# Start of SUPPLIED RECORDS

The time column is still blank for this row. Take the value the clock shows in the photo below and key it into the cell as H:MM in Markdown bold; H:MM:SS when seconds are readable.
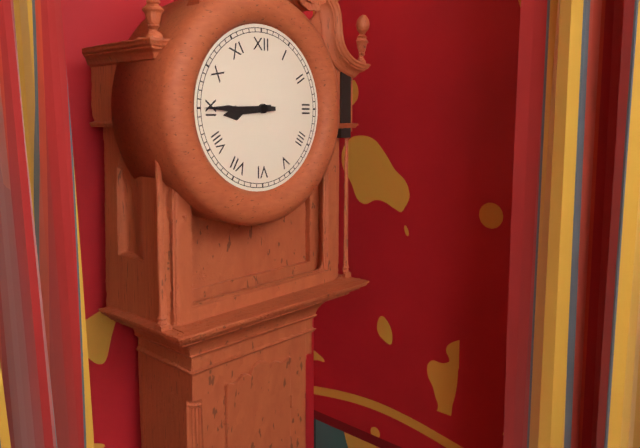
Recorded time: **8:45**
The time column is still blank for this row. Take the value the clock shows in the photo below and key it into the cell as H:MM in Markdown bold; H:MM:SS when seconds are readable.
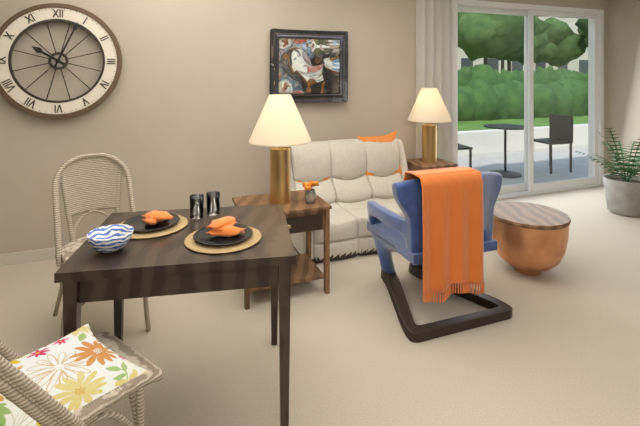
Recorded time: **10:04**
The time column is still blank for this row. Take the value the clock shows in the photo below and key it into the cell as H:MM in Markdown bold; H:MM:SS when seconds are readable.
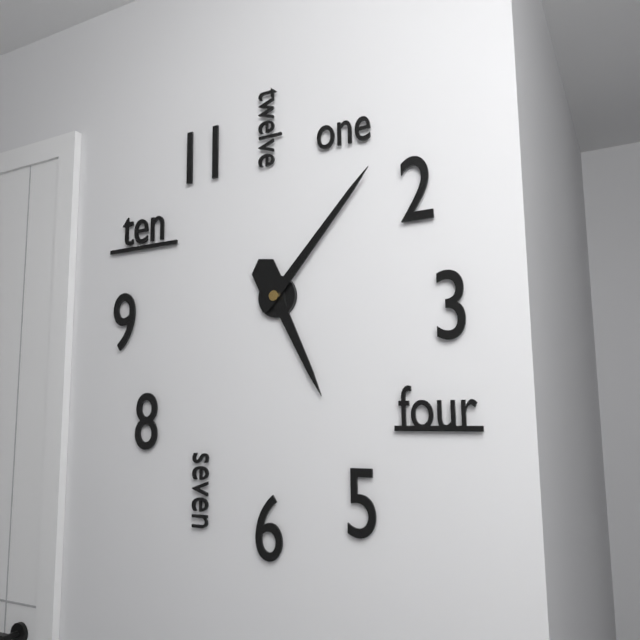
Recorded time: **5:07**
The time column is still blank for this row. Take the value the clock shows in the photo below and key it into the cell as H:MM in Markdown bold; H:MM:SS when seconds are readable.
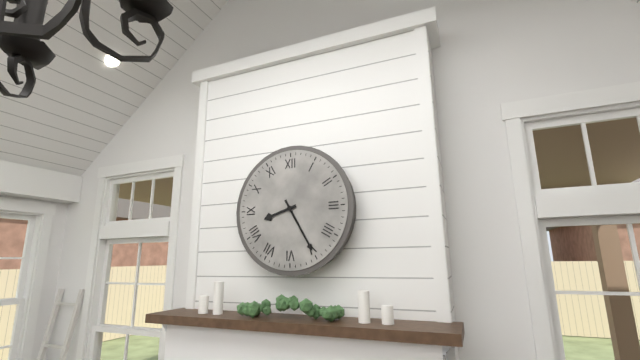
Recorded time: **8:25**
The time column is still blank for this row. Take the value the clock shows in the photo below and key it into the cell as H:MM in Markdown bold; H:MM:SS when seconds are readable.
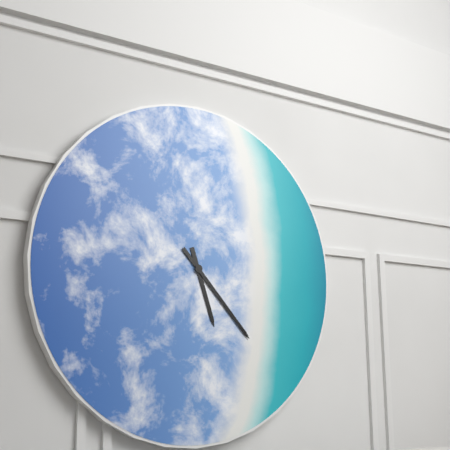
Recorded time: **5:23**
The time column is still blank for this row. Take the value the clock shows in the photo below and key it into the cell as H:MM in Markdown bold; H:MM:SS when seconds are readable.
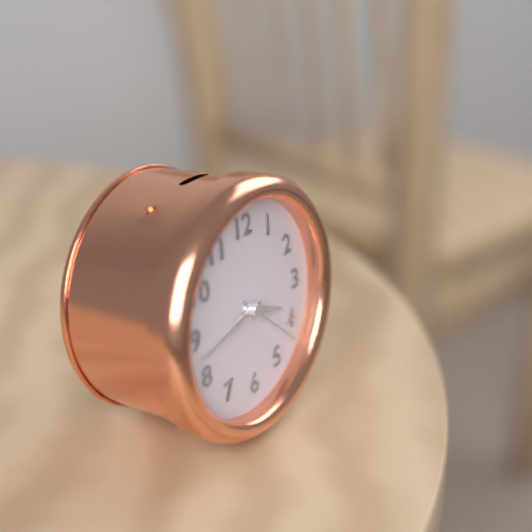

# End of SUPPLIED RECORDS

TASK TO COMPLETE = Update the records above by replacing each "blank" with "empty" and changing nothing else. Leave the pictures out of your answer.

COMPLETE OUTPUT =
The time column is still empty for this row. Take the value the clock shows in the photo below and key it into the cell as H:MM in Markdown bold; H:MM:SS when seconds are readable.
Recorded time: **8:45**
The time column is still empty for this row. Take the value the clock shows in the photo below and key it into the cell as H:MM in Markdown bold; H:MM:SS when seconds are readable.
Recorded time: **10:04**
The time column is still empty for this row. Take the value the clock shows in the photo below and key it into the cell as H:MM in Markdown bold; H:MM:SS when seconds are readable.
Recorded time: **5:07**
The time column is still empty for this row. Take the value the clock shows in the photo below and key it into the cell as H:MM in Markdown bold; H:MM:SS when seconds are readable.
Recorded time: **8:25**
The time column is still empty for this row. Take the value the clock shows in the photo below and key it into the cell as H:MM in Markdown bold; H:MM:SS when seconds are readable.
Recorded time: **5:23**
The time column is still empty for this row. Take the value the clock shows in the photo below and key it into the cell as H:MM in Markdown bold; H:MM:SS when seconds are readable.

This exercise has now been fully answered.